İçimiz dışımız sağımız solumuz her yer reklam değil mi?
Sosyal medya ya da bendeki adıyla dijital medya ile ilgili konuşmalar, sohbetler yaparken hep insanların geleneksel iletişim yöntemlerinin kirliliğinden ve baskıcı yapısından sıkıldığı için bu mecranın bu kadar hızlı büyüdüğünü anlatıyoruz.
“Geleneksel iletişim yöntemlerinin kirliliği ve baskıcı yapısı…”
Bu cümlemi şu şekilde açıklayabilirim; ben sırf Hürriyet okuyorum diye x markasının reklamını görmek zorunda değilim hatta iki sayfada bir reklam görmek her sayfada reklam görmek zorunda hiç değilim, sırf Atv’de Çocuklar Duymasın izliyorum diye y markasının reklamını izlemek zorunda değilim, temizlikçi Emine’yi kullanılarak yapılmış bir ürün yerleştirmeyi izlemek istemediğimi ciddi anlamda herkesle tartışabilirim… vb. kirlilik dedim çünkü o reklamın hedef kitlesi içinde değilim, baskıcı yapı dedim sırf mecra para kazanacak diye ben o reklama maruz kalmak istemiyorum.
Geleneksel iletişim yöntemleri üzerinde kişişel iletişim yapmak pahalı ve zahmetli olduğu için markalar kitle iletişimi yapmak zorundalar. Bir iletişimci olarak bunun sonuna kadar arkasındayım. Ama gelenekseller üzerinde yapılanlardan dolayı son 5 sene içinde devasa bir mecra, bir iletişim kanalı haline gelen ve markalara, ajanslara neredeyse a’dan z’ye kadar detaylı bir konumlandırma ve hedefleme imkanı sunan, sanal ortamda kişilerin attığı her adımı bir “big brother” edasıyla takip edip datalandıran ve bu datayı anlamlı kılmaya çalışan bir mecra olduğunu söyleyen sosyal medyada, dijital medyada yine aynı kitle iletişimin yapılması çok yanlış.
Ne kadar yanlış olduğunu soldaki görselden görmeniz mümkün.
Yanda kişisel facebook profilimin sağ tarafında çıkan facebook ads, flyer, facebook sponsorlu bağlantılar adları ile anılan reklamların bende bıraktığı izi görebilirsiniz.
Ben bilinçli bir kullanıcıyım da kimi zaman facebook’a böyle geri bildirimler veriyorum, bu reklamlar benim için ilgisiz diyorum ve o da sağolsun çok düşünceli bir kanal ki bana; “erdal’cığım madem sen bu reklamı beğenmedin, neleri beğeneceğini bana söyle ben de sana ona göre reklamlar göstereyim” diyor.

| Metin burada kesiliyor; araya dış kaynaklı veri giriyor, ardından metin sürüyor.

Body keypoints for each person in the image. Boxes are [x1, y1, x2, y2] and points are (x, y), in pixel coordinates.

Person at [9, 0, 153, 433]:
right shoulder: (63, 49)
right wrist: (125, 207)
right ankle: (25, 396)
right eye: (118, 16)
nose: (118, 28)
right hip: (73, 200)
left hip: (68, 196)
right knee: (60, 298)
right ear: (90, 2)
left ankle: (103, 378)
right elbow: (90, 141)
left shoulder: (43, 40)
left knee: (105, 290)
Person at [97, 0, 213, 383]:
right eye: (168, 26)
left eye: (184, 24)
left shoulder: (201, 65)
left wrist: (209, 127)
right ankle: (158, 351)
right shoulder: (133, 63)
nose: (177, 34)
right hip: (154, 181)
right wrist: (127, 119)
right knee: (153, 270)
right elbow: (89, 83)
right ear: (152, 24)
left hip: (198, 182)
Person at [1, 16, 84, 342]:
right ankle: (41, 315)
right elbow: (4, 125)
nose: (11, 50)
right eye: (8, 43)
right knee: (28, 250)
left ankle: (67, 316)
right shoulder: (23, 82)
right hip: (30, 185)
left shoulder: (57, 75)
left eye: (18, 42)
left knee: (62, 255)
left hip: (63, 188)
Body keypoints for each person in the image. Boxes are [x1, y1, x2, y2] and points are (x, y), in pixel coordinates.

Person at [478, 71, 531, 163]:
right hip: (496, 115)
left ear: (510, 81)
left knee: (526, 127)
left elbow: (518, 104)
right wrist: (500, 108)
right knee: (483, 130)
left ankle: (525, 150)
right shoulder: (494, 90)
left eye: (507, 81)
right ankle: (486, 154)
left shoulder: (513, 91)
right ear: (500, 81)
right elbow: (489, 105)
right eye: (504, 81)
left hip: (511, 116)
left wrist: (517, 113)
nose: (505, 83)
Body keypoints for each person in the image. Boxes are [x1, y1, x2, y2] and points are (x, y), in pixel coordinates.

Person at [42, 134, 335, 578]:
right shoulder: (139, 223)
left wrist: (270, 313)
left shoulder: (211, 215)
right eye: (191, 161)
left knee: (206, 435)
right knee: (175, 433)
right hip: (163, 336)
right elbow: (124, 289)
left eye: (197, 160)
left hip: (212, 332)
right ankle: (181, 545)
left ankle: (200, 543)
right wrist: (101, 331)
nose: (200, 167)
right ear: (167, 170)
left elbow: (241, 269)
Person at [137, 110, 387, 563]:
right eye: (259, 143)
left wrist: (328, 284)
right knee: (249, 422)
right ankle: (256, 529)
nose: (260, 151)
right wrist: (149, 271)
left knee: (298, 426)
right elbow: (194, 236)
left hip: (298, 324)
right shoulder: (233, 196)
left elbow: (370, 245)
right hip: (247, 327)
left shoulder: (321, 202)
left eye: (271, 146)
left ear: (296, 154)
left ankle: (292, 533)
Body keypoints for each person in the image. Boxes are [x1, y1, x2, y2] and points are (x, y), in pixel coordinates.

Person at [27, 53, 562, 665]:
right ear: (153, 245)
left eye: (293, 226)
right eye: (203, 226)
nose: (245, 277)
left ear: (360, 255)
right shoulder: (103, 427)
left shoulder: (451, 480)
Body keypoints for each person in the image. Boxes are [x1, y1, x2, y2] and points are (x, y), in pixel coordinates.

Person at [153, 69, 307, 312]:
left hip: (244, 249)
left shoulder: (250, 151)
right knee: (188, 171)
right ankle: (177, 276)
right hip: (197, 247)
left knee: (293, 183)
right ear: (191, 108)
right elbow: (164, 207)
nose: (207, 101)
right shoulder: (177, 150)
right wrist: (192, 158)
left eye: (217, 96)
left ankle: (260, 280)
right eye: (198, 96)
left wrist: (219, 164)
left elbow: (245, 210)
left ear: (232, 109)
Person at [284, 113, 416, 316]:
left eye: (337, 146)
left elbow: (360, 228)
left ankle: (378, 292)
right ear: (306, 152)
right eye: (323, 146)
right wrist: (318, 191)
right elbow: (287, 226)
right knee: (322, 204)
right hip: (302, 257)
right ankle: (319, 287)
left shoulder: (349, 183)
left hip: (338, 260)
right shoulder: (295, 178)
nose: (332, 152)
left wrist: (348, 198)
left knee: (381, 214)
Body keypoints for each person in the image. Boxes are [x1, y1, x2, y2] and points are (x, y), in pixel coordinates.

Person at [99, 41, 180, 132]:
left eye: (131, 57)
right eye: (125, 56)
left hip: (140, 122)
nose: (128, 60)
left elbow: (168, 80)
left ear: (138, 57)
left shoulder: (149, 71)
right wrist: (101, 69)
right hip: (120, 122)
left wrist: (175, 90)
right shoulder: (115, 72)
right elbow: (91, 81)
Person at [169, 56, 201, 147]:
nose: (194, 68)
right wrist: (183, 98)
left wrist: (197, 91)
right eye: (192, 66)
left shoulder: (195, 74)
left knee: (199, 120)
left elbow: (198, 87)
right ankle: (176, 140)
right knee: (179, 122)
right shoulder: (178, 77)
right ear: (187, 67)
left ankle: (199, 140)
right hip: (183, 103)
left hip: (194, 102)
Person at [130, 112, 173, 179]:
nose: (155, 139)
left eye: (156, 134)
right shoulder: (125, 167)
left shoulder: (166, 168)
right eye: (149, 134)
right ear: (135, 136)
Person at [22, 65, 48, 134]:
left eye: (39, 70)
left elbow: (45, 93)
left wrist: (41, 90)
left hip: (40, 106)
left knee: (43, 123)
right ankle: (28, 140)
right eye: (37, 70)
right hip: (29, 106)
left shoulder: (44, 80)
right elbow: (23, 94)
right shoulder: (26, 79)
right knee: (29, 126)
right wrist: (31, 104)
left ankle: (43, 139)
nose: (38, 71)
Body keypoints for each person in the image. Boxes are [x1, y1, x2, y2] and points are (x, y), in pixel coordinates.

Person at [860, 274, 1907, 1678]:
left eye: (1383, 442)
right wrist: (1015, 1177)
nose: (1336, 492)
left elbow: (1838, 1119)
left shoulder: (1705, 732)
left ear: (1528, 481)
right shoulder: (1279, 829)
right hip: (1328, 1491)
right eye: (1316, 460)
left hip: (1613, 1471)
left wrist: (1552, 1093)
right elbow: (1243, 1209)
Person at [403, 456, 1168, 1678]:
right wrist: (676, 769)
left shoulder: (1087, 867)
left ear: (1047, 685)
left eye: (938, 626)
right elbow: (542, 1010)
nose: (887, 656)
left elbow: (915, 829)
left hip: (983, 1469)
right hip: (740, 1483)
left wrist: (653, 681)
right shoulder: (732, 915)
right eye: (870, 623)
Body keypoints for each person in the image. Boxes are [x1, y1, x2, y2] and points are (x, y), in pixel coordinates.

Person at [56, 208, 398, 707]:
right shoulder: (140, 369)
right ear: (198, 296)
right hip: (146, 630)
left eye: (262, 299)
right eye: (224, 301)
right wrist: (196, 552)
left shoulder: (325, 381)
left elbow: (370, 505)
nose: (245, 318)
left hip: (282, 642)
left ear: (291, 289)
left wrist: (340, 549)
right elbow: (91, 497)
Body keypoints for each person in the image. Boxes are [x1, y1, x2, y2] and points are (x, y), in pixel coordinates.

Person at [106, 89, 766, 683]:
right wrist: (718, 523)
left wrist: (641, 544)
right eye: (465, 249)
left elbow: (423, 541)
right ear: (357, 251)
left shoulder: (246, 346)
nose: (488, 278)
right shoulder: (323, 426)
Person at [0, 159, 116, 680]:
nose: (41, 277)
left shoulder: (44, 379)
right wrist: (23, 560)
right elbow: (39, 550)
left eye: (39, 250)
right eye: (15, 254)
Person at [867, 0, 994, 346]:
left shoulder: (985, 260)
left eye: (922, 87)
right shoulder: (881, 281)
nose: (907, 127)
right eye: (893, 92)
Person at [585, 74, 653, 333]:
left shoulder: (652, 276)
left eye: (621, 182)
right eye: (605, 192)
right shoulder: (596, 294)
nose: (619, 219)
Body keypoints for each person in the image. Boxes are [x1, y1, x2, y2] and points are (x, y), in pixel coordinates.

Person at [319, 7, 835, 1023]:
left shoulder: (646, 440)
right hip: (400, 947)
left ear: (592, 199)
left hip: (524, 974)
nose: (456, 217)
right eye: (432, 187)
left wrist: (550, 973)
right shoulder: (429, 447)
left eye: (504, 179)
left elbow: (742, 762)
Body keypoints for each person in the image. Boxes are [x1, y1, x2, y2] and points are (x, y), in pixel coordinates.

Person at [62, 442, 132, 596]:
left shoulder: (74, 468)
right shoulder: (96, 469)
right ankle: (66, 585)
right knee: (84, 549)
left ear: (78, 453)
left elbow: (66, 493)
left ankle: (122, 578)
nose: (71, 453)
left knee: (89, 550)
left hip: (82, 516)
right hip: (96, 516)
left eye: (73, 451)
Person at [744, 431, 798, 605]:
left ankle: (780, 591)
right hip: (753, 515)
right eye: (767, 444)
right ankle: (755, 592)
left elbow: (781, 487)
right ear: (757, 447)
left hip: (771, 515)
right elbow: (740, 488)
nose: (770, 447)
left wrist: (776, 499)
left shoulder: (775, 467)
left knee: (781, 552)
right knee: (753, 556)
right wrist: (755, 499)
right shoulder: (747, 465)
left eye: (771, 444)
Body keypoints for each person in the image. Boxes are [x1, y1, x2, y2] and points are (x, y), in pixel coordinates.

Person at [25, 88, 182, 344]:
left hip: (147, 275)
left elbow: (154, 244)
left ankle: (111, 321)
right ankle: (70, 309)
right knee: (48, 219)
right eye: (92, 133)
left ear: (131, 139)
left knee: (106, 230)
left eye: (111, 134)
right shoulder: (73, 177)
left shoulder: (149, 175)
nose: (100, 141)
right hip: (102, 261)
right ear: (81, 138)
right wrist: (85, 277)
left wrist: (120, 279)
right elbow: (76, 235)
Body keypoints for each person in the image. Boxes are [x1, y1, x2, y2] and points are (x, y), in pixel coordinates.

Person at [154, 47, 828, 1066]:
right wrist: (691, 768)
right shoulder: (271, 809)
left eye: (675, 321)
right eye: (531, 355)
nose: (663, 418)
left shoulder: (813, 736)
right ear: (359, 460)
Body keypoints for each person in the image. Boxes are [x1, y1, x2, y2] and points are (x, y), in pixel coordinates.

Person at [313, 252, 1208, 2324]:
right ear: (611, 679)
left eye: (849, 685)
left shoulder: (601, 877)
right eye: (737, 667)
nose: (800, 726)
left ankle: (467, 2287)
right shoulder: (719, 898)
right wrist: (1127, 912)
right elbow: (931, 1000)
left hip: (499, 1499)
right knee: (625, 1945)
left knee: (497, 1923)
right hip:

Keşke markalar da, ajanslar da (ki bu reklamları veren markaların çoğunun ajanslarla çalışmadığını tahmin etmekten öte bilen biri olarak) ya da bu reklam satın almasını yapan kişiler de facebook kadar düşünceli hatta ondan öte analitik reklam planlaması ve hedeflemesi yapabilecek zekada olsalar.
Facebook’ta 32 milyon kişi varmış; verin reklamı gitsin. Hiçbir markanın net 32 milyonluk hedef kitlesi yoktur.
Ya işte Facebook’ta yaş aralığı seçilebiliyor 18 yaş üstü herkesi seçelim; hiçbir markanın net 17 milyonluk hedef kitlesi yoktur.
Facebook’ta yaş aralığına artı olarak, şehir ve evli olup olmadığı hatta kaç aylık/yıllık evli olup olmadığı seçilebiliyormuş, seçin bize 24-45, Ankara’da yaşayan, 6 ay ya da 1 yıl önce evlenmiş kişileri. Vb. Vb. Vb. Emin olabilirsiniz ki o kişiler içinde dahi markanızın hedef kitlesi içinde olmayan hatta hayatında markanızın adını duymamış kişiler olacaktır.
Ama size hedef kitle seçimi yaparken; “ülke, şehir, cinsiyet, yaş aralığı, eğitim durumu, aile durumu, ilgi alanları, ilgi alanları içinde köpeği ya da kedisi olup olmadığı, yemek yemeği mi yoksa yapmayı mı sevdiği ondan öte spor olarak kriket’i sevse sizin için uygun mudur?” diyen bir reklam kanalında bin gösterim maliyeti (CPM) 0.02 TL dahi olsa bence israf edilecek bir para olmamalı ondan öte “clutter” yani kirlilik olarak çöpe gidecek bir reklam planlanmamalı, yayınlanmamalı, benim önüme düşerek ilgisiz olarak işaretlenmemeli.